Another article featured reactions from close friends and associates – including Jays executives old and new. “For more than twenty-five years, Tom was not only my radio link to the Blue Jays, he was a loyal friend and colleague,” said former general manager Gord Ash. In 2004, Cheek was inducted into the Jays’ Level of Excellence – banners above the right-field stands of the Rogers Centre honouring the club’s greatest players.

George Gross, 83, corporate sports editor at the Sun, remembers the late 1960s through the blue-tinted lens of a reporter on the Toronto Maple Leafs beat. There were only four people covering the team then: Gross, then with the now-defunct Toronto Telegram; Red Burnett of the Toronto Star, Rex MacLeod of the Globe; and Foster Hewitt of Hockey Night in Canada (who posthumously had a broadcast booth named after him in the Air Canada Centre).

This who’s who crew of Toronto sports scribes actually paid its own way from arena to arena. In those days, payment meant a spot on the team flight with Tim Horton and company. “We had real access to those guys,” Gross says. Compare that to the scrums on TSN or Sportsnet, where Mats Sundin speaks to a wall of microphones, the same sound byte for all, before slinking back to the dressing room.

At the head of the ’60s Leafs was coach Punch Imlach. Aside from being the architect of the team’s last four Stanley Cups, Imlach was also known for his kindness to the journalists and broadcasters who chronicled his every action. It was partly due to his acknowledging the positions of power sportswriters held in the city, but it was kindness nonetheless.

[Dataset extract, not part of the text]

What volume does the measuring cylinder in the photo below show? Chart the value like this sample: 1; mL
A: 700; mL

“We knew he had to do a job, but at the same time, Punch Imlach knew that we had to do a job,” Gross says. “We couldn’t prostitute ourselves. If the team played lousy, we said it.” When a poor line change against the Boston Bruins one game cost the Leafs a goal and the win, Gross spelled it out in a Telyheadline the next morning: “Imlach blows last night’s hockey game.”

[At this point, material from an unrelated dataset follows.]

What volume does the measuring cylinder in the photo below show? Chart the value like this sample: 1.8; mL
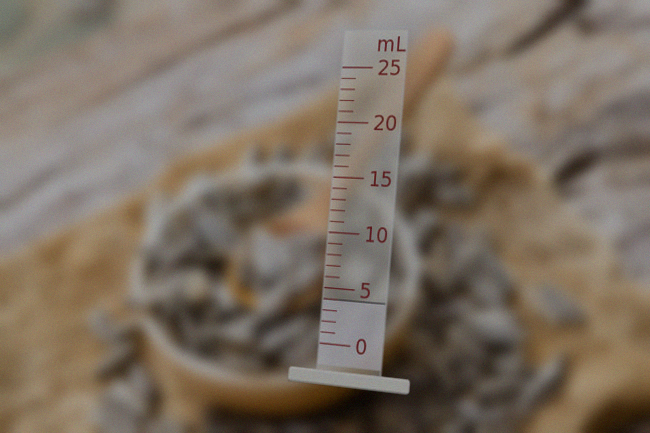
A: 4; mL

At team practice, Gross says, Imlach would approach him and say, “You didn’t have to be that rough on me.” But after a brief chat, Imlach would say, “‘Okay, I understand. Let’s have lunch.’ And that was it.”

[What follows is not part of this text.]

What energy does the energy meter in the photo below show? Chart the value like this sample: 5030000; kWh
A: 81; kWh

To this day, Gross says his time on the Leafs beat thirty years ago allowed him a chance to develop the kind of access younger reporters wouldn’t have. “I can call several, well, most players, at midnight at home and they’ll still talk to me.”

Some journalists, like Young, took such a liking to Imlach that, when he was eventually fired by then owner Conn Smythe, Young was one of the first to show up at his front door – as a friend. Now? Don’t count on a Damien Cox or Bob McKenzie showing up at coach Pat Quinn’s door the day he’s fired.

“Today’s sportswriters are less protective of organization,” says Rick Matsumoto, a Star sportswriter who started out at the Tely. “We’re always hammering away at someone.”

He attributes the change in posturing to changes in ownership since the days of Imlach. “Harold Ballard [owner of the Leafs after Smythe] was an old curmudgeon,” Matsumoto remembers. “People viewed him sort of as a silly old man. You don’t have the same feeling toward Maple Leaf Sports and Entertainment,” whose majority owner now is the Ontario Teachers Pension Plan.

Along with that transition of sport into business was the rise of the multimillion-dollar player. Today they are younger, richer, “smartass, punky athletes,” says Matsumoto. In the old days, he says, “They were more like the guys who were writing about them. You could ride with them and play cards back then.”

Of course, it’s even tougher to ride with the boys when throngs of writers and broadcast teams all want to know why you blew it during the game. “There’s almost an antagonism today,” says Bill Stevenson, former sports host for CFRB radio. “The coach is afraid to say anything and the journalist can take the blame for that. I guess in those days, too, it wasn’t quite as competitive for the very simple reason there were no sports stations.”

Or, as Jim Hunt eloquently put it during an interview in October: “Now there’s so much television – there’s so much damn TV.”